**SUPPLIED RECORDS**
(begin)
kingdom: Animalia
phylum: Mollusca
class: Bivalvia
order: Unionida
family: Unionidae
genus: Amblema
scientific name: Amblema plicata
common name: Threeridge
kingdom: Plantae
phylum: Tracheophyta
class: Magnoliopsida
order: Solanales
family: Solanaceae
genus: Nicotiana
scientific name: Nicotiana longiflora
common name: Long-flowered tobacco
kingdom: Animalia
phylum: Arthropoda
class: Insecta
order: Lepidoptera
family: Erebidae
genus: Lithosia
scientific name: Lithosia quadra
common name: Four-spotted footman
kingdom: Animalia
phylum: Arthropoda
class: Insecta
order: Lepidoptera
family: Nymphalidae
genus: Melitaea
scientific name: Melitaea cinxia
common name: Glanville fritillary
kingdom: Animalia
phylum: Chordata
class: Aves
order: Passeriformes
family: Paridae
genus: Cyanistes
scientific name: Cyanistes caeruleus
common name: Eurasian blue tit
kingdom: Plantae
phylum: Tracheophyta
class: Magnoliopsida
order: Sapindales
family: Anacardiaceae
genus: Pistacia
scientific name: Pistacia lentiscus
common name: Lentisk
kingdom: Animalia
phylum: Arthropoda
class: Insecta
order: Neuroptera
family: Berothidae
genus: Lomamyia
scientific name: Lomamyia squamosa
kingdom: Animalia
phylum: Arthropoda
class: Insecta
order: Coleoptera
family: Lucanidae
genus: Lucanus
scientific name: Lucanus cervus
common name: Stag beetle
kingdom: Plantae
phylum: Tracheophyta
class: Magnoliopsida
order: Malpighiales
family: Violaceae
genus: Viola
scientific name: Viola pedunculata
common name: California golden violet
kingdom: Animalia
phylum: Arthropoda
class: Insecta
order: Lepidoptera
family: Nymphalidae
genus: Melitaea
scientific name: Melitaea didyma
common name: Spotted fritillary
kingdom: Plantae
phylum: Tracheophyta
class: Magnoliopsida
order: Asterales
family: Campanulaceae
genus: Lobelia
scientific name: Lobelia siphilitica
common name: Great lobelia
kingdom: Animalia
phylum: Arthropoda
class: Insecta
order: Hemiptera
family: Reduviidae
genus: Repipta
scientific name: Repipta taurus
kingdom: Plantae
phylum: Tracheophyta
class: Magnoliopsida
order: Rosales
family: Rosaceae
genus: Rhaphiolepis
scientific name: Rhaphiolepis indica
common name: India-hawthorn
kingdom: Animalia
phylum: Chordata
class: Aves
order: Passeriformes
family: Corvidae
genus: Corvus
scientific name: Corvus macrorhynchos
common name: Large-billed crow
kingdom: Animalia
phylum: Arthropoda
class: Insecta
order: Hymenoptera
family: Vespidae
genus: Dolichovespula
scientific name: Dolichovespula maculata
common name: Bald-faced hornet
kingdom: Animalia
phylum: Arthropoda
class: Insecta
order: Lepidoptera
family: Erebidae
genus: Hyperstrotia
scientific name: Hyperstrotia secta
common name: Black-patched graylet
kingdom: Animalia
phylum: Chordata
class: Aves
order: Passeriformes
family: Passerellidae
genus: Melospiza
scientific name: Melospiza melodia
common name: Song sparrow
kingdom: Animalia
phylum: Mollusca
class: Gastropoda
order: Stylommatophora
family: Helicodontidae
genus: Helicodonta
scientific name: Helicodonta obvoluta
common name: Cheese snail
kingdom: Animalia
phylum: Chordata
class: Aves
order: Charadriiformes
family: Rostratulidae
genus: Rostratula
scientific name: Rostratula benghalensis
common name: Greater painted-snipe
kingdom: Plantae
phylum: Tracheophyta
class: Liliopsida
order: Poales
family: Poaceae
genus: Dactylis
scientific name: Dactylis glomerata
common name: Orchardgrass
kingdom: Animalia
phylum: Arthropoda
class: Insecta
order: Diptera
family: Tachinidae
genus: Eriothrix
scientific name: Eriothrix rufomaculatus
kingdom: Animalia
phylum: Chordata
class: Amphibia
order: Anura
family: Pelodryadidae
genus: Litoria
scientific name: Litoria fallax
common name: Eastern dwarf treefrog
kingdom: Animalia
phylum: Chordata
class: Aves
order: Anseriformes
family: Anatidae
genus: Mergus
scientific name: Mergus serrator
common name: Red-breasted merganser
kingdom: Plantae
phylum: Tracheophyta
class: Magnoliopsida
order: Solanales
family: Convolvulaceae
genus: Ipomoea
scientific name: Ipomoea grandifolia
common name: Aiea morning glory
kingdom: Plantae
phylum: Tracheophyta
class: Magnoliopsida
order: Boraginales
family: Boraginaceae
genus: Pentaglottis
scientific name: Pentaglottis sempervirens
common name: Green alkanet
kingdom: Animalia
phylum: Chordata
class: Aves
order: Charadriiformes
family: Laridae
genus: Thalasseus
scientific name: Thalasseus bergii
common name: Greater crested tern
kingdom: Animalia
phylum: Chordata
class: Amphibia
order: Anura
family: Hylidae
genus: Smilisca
(end)
**GOAL OF THE EXERCISE**
Update all the records by changing every instance of "common name" to "vernacular name", keeping every other line and character unchanged.

**WRITTEN RESPONSE**
kingdom: Animalia
phylum: Mollusca
class: Bivalvia
order: Unionida
family: Unionidae
genus: Amblema
scientific name: Amblema plicata
vernacular name: Threeridge
kingdom: Plantae
phylum: Tracheophyta
class: Magnoliopsida
order: Solanales
family: Solanaceae
genus: Nicotiana
scientific name: Nicotiana longiflora
vernacular name: Long-flowered tobacco
kingdom: Animalia
phylum: Arthropoda
class: Insecta
order: Lepidoptera
family: Erebidae
genus: Lithosia
scientific name: Lithosia quadra
vernacular name: Four-spotted footman
kingdom: Animalia
phylum: Arthropoda
class: Insecta
order: Lepidoptera
family: Nymphalidae
genus: Melitaea
scientific name: Melitaea cinxia
vernacular name: Glanville fritillary
kingdom: Animalia
phylum: Chordata
class: Aves
order: Passeriformes
family: Paridae
genus: Cyanistes
scientific name: Cyanistes caeruleus
vernacular name: Eurasian blue tit
kingdom: Plantae
phylum: Tracheophyta
class: Magnoliopsida
order: Sapindales
family: Anacardiaceae
genus: Pistacia
scientific name: Pistacia lentiscus
vernacular name: Lentisk
kingdom: Animalia
phylum: Arthropoda
class: Insecta
order: Neuroptera
family: Berothidae
genus: Lomamyia
scientific name: Lomamyia squamosa
kingdom: Animalia
phylum: Arthropoda
class: Insecta
order: Coleoptera
family: Lucanidae
genus: Lucanus
scientific name: Lucanus cervus
vernacular name: Stag beetle
kingdom: Plantae
phylum: Tracheophyta
class: Magnoliopsida
order: Malpighiales
family: Violaceae
genus: Viola
scientific name: Viola pedunculata
vernacular name: California golden violet
kingdom: Animalia
phylum: Arthropoda
class: Insecta
order: Lepidoptera
family: Nymphalidae
genus: Melitaea
scientific name: Melitaea didyma
vernacular name: Spotted fritillary
kingdom: Plantae
phylum: Tracheophyta
class: Magnoliopsida
order: Asterales
family: Campanulaceae
genus: Lobelia
scientific name: Lobelia siphilitica
vernacular name: Great lobelia
kingdom: Animalia
phylum: Arthropoda
class: Insecta
order: Hemiptera
family: Reduviidae
genus: Repipta
scientific name: Repipta taurus
kingdom: Plantae
phylum: Tracheophyta
class: Magnoliopsida
order: Rosales
family: Rosaceae
genus: Rhaphiolepis
scientific name: Rhaphiolepis indica
vernacular name: India-hawthorn
kingdom: Animalia
phylum: Chordata
class: Aves
order: Passeriformes
family: Corvidae
genus: Corvus
scientific name: Corvus macrorhynchos
vernacular name: Large-billed crow
kingdom: Animalia
phylum: Arthropoda
class: Insecta
order: Hymenoptera
family: Vespidae
genus: Dolichovespula
scientific name: Dolichovespula maculata
vernacular name: Bald-faced hornet
kingdom: Animalia
phylum: Arthropoda
class: Insecta
order: Lepidoptera
family: Erebidae
genus: Hyperstrotia
scientific name: Hyperstrotia secta
vernacular name: Black-patched graylet
kingdom: Animalia
phylum: Chordata
class: Aves
order: Passeriformes
family: Passerellidae
genus: Melospiza
scientific name: Melospiza melodia
vernacular name: Song sparrow
kingdom: Animalia
phylum: Mollusca
class: Gastropoda
order: Stylommatophora
family: Helicodontidae
genus: Helicodonta
scientific name: Helicodonta obvoluta
vernacular name: Cheese snail
kingdom: Animalia
phylum: Chordata
class: Aves
order: Charadriiformes
family: Rostratulidae
genus: Rostratula
scientific name: Rostratula benghalensis
vernacular name: Greater painted-snipe
kingdom: Plantae
phylum: Tracheophyta
class: Liliopsida
order: Poales
family: Poaceae
genus: Dactylis
scientific name: Dactylis glomerata
vernacular name: Orchardgrass
kingdom: Animalia
phylum: Arthropoda
class: Insecta
order: Diptera
family: Tachinidae
genus: Eriothrix
scientific name: Eriothrix rufomaculatus
kingdom: Animalia
phylum: Chordata
class: Amphibia
order: Anura
family: Pelodryadidae
genus: Litoria
scientific name: Litoria fallax
vernacular name: Eastern dwarf treefrog
kingdom: Animalia
phylum: Chordata
class: Aves
order: Anseriformes
family: Anatidae
genus: Mergus
scientific name: Mergus serrator
vernacular name: Red-breasted merganser
kingdom: Plantae
phylum: Tracheophyta
class: Magnoliopsida
order: Solanales
family: Convolvulaceae
genus: Ipomoea
scientific name: Ipomoea grandifolia
vernacular name: Aiea morning glory
kingdom: Plantae
phylum: Tracheophyta
class: Magnoliopsida
order: Boraginales
family: Boraginaceae
genus: Pentaglottis
scientific name: Pentaglottis sempervirens
vernacular name: Green alkanet
kingdom: Animalia
phylum: Chordata
class: Aves
order: Charadriiformes
family: Laridae
genus: Thalasseus
scientific name: Thalasseus bergii
vernacular name: Greater crested tern
kingdom: Animalia
phylum: Chordata
class: Amphibia
order: Anura
family: Hylidae
genus: Smilisca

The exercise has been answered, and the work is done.